MATERIAL FOR THE TASK:
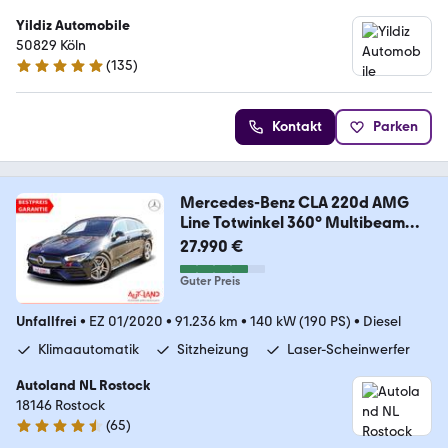
Yildiz Automobile
50829 Köln
(
135
)
5 Sterne
Kontakt
Parken
Mercedes-Benz CLA 220d AMG
Line Totwinkel 360° Multibeam
Pano
27.990 €
Guter Preis
Unfallfrei
•
EZ 01/2020
•
91.236 km
•
140 kW (190 PS)
•
Diesel
Klimaautomatik
Sitzheizung
Laser-Scheinwerfer
Autoland NL Rostock
18146 Rostock
(
65
)
4.6 Sterne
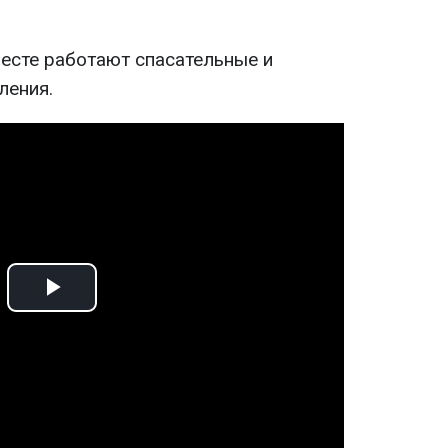
месте работают спасательные и
ления.
Play
Video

REQUIREMENT: What you return should be all of the material above, exactly, and none of its pictures.

RESULT BELOW:
Yildiz Automobile
50829 Köln
(
135
)
5 Sterne
Kontakt
Parken
Mercedes-Benz CLA 220d AMG
Line Totwinkel 360° Multibeam
Pano
27.990 €
Guter Preis
Unfallfrei
•
EZ 01/2020
•
91.236 km
•
140 kW (190 PS)
•
Diesel
Klimaautomatik
Sitzheizung
Laser-Scheinwerfer
Autoland NL Rostock
18146 Rostock
(
65
)
4.6 Sterne
месте работают спасательные и
ления.
Play
Video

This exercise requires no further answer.